Liver Regeneration After Ischemia Reperfusion Injury in High-Fat-Diet Induced Hepatic Microsteatosis and Macrosteatosis.

Abstract

Fatty livers have low tolerance to IRI and high risks of organ failure after transplantation. Impaired liver regeneration, often attributed to fatty livers, is a frequent feature in acute liver failure. The present study unveils mechanisms of hepatic regeneration in clinically relevant models of lean and steatotic hepatic IRI. Methods and Results: C57BL6 mice were fed with standard or high-fat (HF; 60% of total kilocalories) diets for up to 8 weeks. Mice fed with a standard diet had virtually no liver fat inclusions, whereas HF-diet-fed mice with about 29-33g and 40-45g of body weight were characterized by prevalence of liver microsteatosis (MiS) and macrosteatosis (MaS), respectively (assessed by H&E, Oil-red O staining, and triglyceride levels). Mice were submitted to partial warm ischemia for 60- or 90-min ischemia followed by reperfusion. In 60-min IRI, all lean, MiS, and MaS mice survived post-reperfusion.

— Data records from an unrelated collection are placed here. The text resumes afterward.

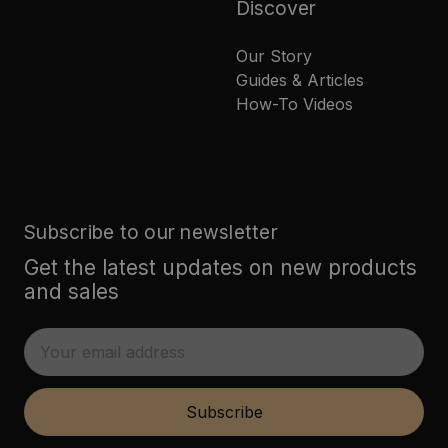
Discover
Our Story
Guides & Articles
How-To Videos
Subscribe to our newsletter
Get the latest updates on new products
and sales
E
m
a
i
Subscribe
l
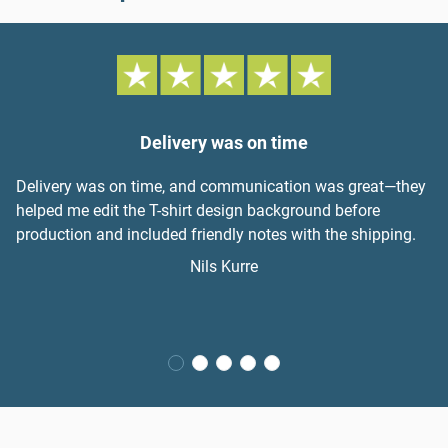
Delivery was on time
Delivery was on time, and communication was great—they
helped me edit the T-shirt design background before
production and included friendly notes with the shipping.
Nils Kurre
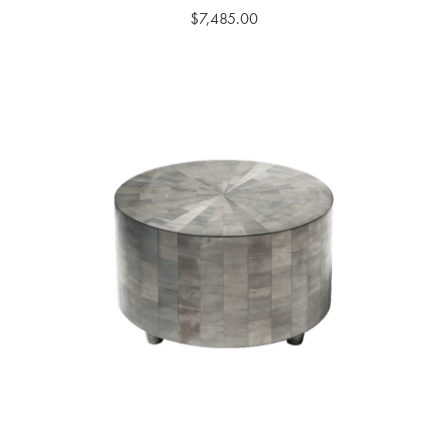
$7,485.00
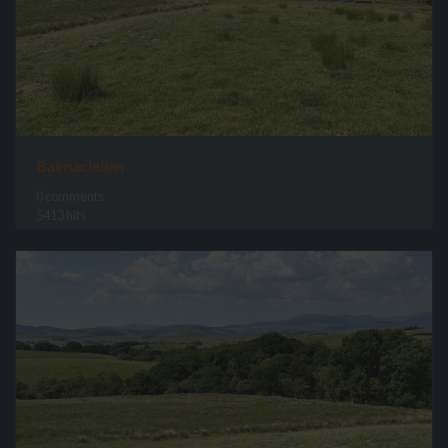
Balmaclellan
0 comments
5413 hits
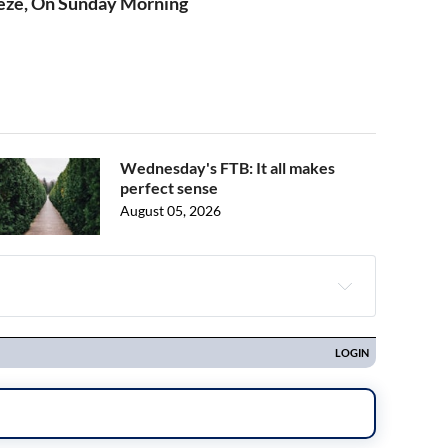
eze, On Sunday Morning
Wednesday's FTB: It all makes
perfect sense
August 05, 2026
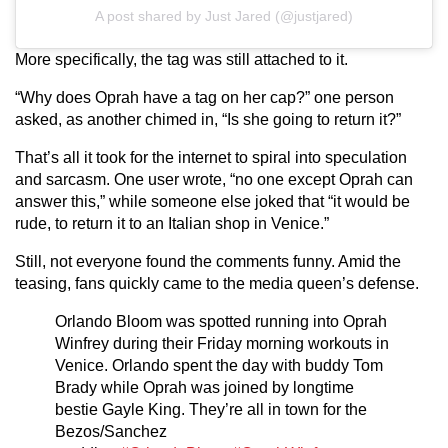
A post shared by Just Jared (@justjared)
More specifically, the tag was still attached to it.
“Why does Oprah have a tag on her cap?” one person
asked, as another chimed in, “Is she going to return it?”
That’s all it took for the internet to spiral into speculation
and sarcasm. One user wrote, “no one except Oprah can
answer this,” while someone else joked that “it would be
rude, to return it to an Italian shop in Venice.”
Still, not everyone found the comments funny. Amid the
teasing, fans quickly came to the media queen’s defense.
Orlando Bloom was spotted running into Oprah
Winfrey during their Friday morning workouts in
Venice. Orlando spent the day with buddy Tom
Brady while Oprah was joined by longtime
bestie Gayle King. They’re all in town for the
Bezos/Sanchez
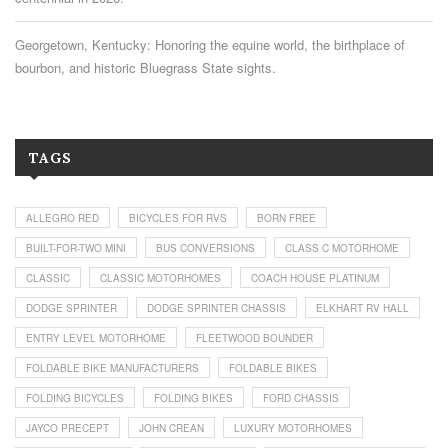
Georgetown, Kentucky: Honoring the equine world, the birthplace of
bourbon, and historic Bluegrass State sights.
TAGS
ALLEGRO RED
BICYCLES FOR RVS
BORN FREE
BUILT-FOR-TWO MINI
BUS CONVERSIONS
CLASS C MOTORHOME
CLASSIC
CLASSIC MOTORHOMES
COACH HOUSE PLATINUM
DODGE SPRINTER
DODGE SPRINTER CHASSIS
ELKHART RV HALL
ENTRY LEVEL MOTORHOME
FLEETWOOD BOUNDER
FOLDABLE BIKE MANUFACTURERS
FOLDABLE BIKES
FOLDING BICYCLES
FOLDING BIKES
FORD CHASSIS
JAYCO PRECEPT
JOHN CREAN
LUXURY MOTORHOMES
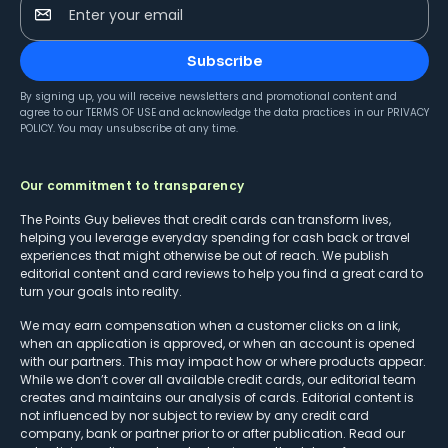
Enter your email
Subscribe
By signing up, you will receive newsletters and promotional content and
agree to our
TERMS OF USE
and acknowledge the data practices in our
PRIVACY
POLICY
. You may unsubscribe at any time.
Our commitment to transparency
The Points Guy believes that credit cards can transform lives,
helping you leverage everyday spending for cash back or travel
experiences that might otherwise be out of reach. We publish
editorial content and card reviews to help you find a great card to
turn your goals into reality.
We may earn compensation when a customer clicks on a link,
when an application is approved, or when an account is opened
with our partners. This may impact how or where products appear.
While we don’t cover all available credit cards, our editorial team
creates and maintains our analysis of cards. Editorial content is
not influenced by nor subject to review by any credit card
company, bank or partner prior to or after publication. Read our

MaS mice had significantly higher serum AST (11632±3238 vs. 2123±1424 vs. 380±269) levels (U/L) compared with MiS (p<0.05) and lean (p<0.05) mice, respectively, at 24h after IRI. Cyclin D1 is one of the key regulatory proteins of the cell cycle; its expression is required for transition from the G1 into the S phase. The relatively well-preserved lean livers showed significantly increased Cyclin D1 expression (1.18±0.26 vs. 0.24±0.13 vs. 0.04±0.01), but reduced PCNA levels (0.03±0.003 vs. 0.86±0.14 vs. 0.29±0.03), compared with MiSand MaS livers (respectively, p<0.05) at 48h post-IRI. In 90-min IRI, all lean and MiS mice survived surgery, despite significant liver damage, while only 40% of the MaS mice were alive after the first two postoperative days. Here, lean mice showed significantly higher expression levels of both Cyclin D1 (0.47±0.01vs. 0.31±0.02 vs. 0.10±0.02) and PCNA (0.40±0.05 vs. 0.23±0.05 vs. 0.13±0.04), compared with MiS and MaS mice (respectively, p<0.05) at 48h post-IRI. PCNA protein expression levels correlated with the hepatocyte proliferation index in all evaluated tissues. Conclusion: This thorough study demonstrates distinct expression patterns of cell-cycle regulators in macrosteatotic, microsteatotic and lean livers after IRI. Moreover, it suggests that while Cyclin D1 levels reflect the capability of livers to regenerate post-reperfusion, PCNA levels represent their regenerative activity.